Repeat the whole listing below precisely. Omit all pictures.

» Data shown
=== Section Start ===

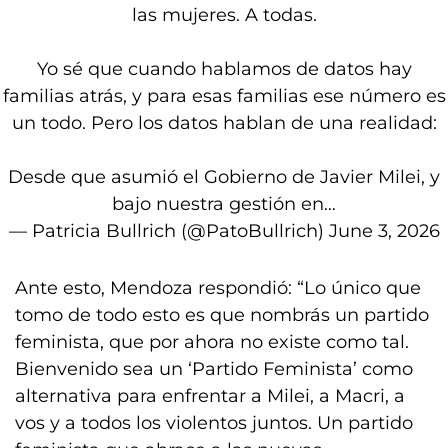
las mujeres. A todas.
Yo sé que cuando hablamos de datos hay
familias atrás, y para esas familias ese número es
un todo. Pero los datos hablan de una realidad:
Desde que asumió el Gobierno de Javier Milei, y
bajo nuestra gestión en…
— Patricia Bullrich (@PatoBullrich)
June 3, 2026
Ante esto, Mendoza respondió: “Lo único que
tomo de todo esto es que nombrás un partido
feminista, que por ahora no existe como tal.
Bienvenido sea un ‘Partido Feminista’ como
alternativa para enfrentar a Milei, a Macri, a
vos y a todos los violentos juntos. Un partido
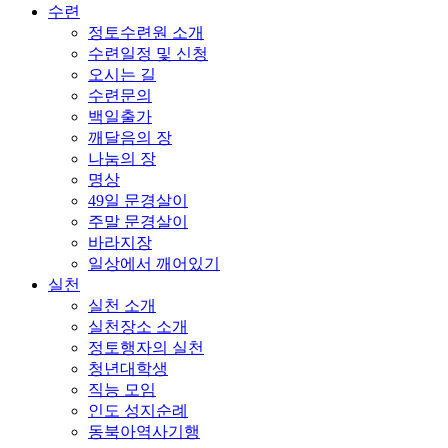
수련
정토수련원 소개
수련일정 및 신청
오시는 길
수련문의
백일출가
깨달음의 장
나눔의 장
명상
49일 문경살이
주말 문경살이
바라지장
일상에서 깨어있기
실천
실천 소개
실천장소 소개
정토행자의 실천
청년대학생
직능 모임
인도 성지순례
동북아역사기행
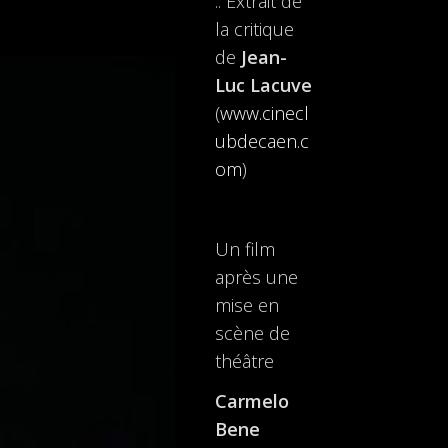
:: Extrait de
la critique
de
Jean-
Luc Lacuve
(
www.cinecl
ubdecaen.c
om
)
Un film
après une
mise en
scène de
théâtre
Carmelo
Bene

=== Section End ===

» Solution to this task
las mujeres. A todas.
Yo sé que cuando hablamos de datos hay
familias atrás, y para esas familias ese número es
un todo. Pero los datos hablan de una realidad:
Desde que asumió el Gobierno de Javier Milei, y
bajo nuestra gestión en…
— Patricia Bullrich (@PatoBullrich)
June 3, 2026
Ante esto, Mendoza respondió: “Lo único que
tomo de todo esto es que nombrás un partido
feminista, que por ahora no existe como tal.
Bienvenido sea un ‘Partido Feminista’ como
alternativa para enfrentar a Milei, a Macri, a
vos y a todos los violentos juntos. Un partido
수련
정토수련원 소개
수련일정 및 신청
오시는 길
수련문의
백일출가
깨달음의 장
나눔의 장
명상
49일 문경살이
주말 문경살이
바라지장
일상에서 깨어있기
실천
실천 소개
실천장소 소개
정토행자의 실천
청년대학생
직능 모임
인도 성지순례
동북아역사기행
:: Extrait de
la critique
de
Jean-
Luc Lacuve
(
www.cinecl
ubdecaen.c
om
)
Un film
après une
mise en
scène de
théâtre
Carmelo
Bene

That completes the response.